Exceptional. A description overused in defeats during the Stephen Kenny era but fully justified for the springboard Ireland take into their final World Cup qualifiers next month.
Racking up two wins and seven goals, with none conceded, over the past week offers encouragement of a disappointing campaign ending on a flourish.
Qatar were no Portugal and Azerbaijan a distance off Luxembourg, but the habit of perforating defences and applying composure to finishing was abundantly lacking over the previous 16 games, bar a second-half blitz against lowly Andorra in June.
Callum Robinson’s availability to start just six of those, due to Covid-19 and injury, was clearly a factor, though he was as culpable as any for failing to spark in March on the night Luxembourg mortally wounded World Cup aspirations just two qualifiers in.
Five goals over the last two games has bestowed heroic status on Ireland’s CR7, especially given he’s the first player, outside of Robbie Keane, to bag a hat-trick since David Connolly’s treble all of 24 years ago.

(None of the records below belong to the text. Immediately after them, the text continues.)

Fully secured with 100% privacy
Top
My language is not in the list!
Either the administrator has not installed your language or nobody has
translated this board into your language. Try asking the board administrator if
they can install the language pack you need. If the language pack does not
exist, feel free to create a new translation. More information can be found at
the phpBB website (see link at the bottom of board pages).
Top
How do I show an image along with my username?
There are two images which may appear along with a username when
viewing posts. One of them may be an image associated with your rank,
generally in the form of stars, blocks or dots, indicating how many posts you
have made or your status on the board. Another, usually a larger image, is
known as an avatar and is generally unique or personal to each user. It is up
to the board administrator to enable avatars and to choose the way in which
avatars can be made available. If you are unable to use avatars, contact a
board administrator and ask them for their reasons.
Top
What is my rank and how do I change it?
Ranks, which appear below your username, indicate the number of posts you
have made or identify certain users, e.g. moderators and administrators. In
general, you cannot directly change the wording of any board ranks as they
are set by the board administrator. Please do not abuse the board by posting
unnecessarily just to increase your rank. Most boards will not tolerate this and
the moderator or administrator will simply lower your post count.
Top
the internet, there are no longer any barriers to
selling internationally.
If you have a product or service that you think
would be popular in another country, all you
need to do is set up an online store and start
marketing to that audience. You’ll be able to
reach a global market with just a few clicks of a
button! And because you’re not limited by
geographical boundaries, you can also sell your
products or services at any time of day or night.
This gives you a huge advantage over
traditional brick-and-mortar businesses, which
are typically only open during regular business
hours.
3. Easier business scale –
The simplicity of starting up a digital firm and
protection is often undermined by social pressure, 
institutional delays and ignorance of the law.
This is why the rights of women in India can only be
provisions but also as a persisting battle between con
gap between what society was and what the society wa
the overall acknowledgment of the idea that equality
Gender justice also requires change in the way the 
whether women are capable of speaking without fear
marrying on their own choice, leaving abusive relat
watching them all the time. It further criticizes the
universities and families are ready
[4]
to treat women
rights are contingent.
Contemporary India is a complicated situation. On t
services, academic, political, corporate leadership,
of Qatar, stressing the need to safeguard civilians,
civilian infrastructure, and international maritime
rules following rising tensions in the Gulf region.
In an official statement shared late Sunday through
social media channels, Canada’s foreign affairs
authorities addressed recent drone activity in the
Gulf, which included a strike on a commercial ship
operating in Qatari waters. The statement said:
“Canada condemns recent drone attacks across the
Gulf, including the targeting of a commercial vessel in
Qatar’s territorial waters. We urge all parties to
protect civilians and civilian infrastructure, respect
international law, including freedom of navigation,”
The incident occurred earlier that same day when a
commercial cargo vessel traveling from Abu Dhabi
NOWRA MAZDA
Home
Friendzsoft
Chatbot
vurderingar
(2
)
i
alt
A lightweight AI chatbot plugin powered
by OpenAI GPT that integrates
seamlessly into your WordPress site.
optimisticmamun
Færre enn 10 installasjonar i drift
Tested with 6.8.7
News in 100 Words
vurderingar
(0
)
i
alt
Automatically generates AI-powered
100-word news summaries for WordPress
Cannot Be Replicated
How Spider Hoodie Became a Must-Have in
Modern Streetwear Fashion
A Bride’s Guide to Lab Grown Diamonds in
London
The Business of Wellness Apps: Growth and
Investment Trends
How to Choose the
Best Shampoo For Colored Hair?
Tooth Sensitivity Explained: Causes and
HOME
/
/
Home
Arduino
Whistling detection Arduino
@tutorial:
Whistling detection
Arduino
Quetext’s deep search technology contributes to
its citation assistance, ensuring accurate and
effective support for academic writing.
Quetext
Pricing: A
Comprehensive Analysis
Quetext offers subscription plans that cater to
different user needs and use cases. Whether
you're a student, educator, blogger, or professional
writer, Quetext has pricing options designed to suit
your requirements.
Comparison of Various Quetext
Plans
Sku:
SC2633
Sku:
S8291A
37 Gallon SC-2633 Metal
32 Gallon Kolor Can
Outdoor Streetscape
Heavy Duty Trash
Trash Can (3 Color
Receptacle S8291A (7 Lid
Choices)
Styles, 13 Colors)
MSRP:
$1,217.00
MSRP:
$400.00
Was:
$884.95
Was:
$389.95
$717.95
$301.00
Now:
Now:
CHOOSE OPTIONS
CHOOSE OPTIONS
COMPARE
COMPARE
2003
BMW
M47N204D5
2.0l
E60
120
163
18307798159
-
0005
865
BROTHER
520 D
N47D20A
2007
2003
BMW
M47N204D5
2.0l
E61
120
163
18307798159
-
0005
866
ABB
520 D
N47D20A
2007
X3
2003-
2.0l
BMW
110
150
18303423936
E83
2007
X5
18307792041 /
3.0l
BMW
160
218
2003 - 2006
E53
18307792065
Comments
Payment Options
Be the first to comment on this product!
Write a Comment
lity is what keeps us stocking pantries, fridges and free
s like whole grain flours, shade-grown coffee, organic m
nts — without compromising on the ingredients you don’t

While his contribution on the field isn’t relevant to the controversy off it, the furore surrounding his vaccine stance has been at least parked.
Notably, an initial rush by fans from the south stand to embrace him on Tuesday night was halted at a two-metre distance.
Robinson claimed the match ball at the end of what he branded a “crazy week”, yet others were equally deserving of acclaim.
Qatar’s reluctance to press, or as Brian Kerr referred to it on Virgin Media as their “non-tacklers union approach”, played right into the hands of an Irish midfield conditioned to being outnumbered and overrun.
Conor Hourihane, benched for the last four qualifiers, took full advantage, his wand of a left foot effective in both open play and from dead balls.
As for Jeff Hendrick, he finally recreated the standards exhibited over the Euro 2016 journey. That may well be attributable to being deployed in the central position he favours.
All over the pitch, those three elders were supported by the emerging colts.
Kenny is now profiting off a stream of graduates from the U17s that reached three European Championships on the spin.
Aaron Connolly, Adam Idah, and Nathan Collins were all in the squad of 2017 in Croatia, the latter duo joining Jason Knight and Troy Parrott the following year for a campaign in England that also ended at the quarter-final stage.
Gavin Bazunu and Andrew Omobamidele are so far the star turns from Colin O’Brien’s team that hosted the 2019 showpiece.
As shown by Connolly’s struggles — he didn’t play a minute of the two internationals after reporting into camp a day late — expectation of youngsters clicking simultaneously is foolhardy. Even Alex Ferguson’s integration of his Class of ’92 encountered a few casualties.
Together they will be tested again on November 11 by a Portuguese side intent on collecting three points to avoid being bundled into the play-offs by group leaders Serbia.
In the context of salvaging pride from the campaign, and to bolster Kenny’s case for a new contract, the visit to Luxembourg three days later carries more significance.
The consequences of dropping five points out of six at home to the Grand Duchy and the Azeris will manifest itself should Luxembourg beat the bottom seeds in Baku.
That’ll put third spot beyond Ireland’s grasp regardless of the final match, unless they elevate Kenny’s revival to dizzy heights by travelling with a result pocketed against Cristiano Ronaldo and his fellow Galacticos.
Now that would indeed be exceptional.
Backed by double the attendance of Tuesday night, Ireland will go about their business in that mindset.
The pressure will be off despite the 51,000 sell-out, variations in style have been evident since the friendly against Hungary in June, and a goalscorer in the form of Robinson has finally arrived.
From a hopeless place, Ireland can face a winter of content.
One last push will ensure Kenny’s desire for an extended deal is granted.
And, with it, scope to try to provide fans with a summer of 2024 in Germany to cherish.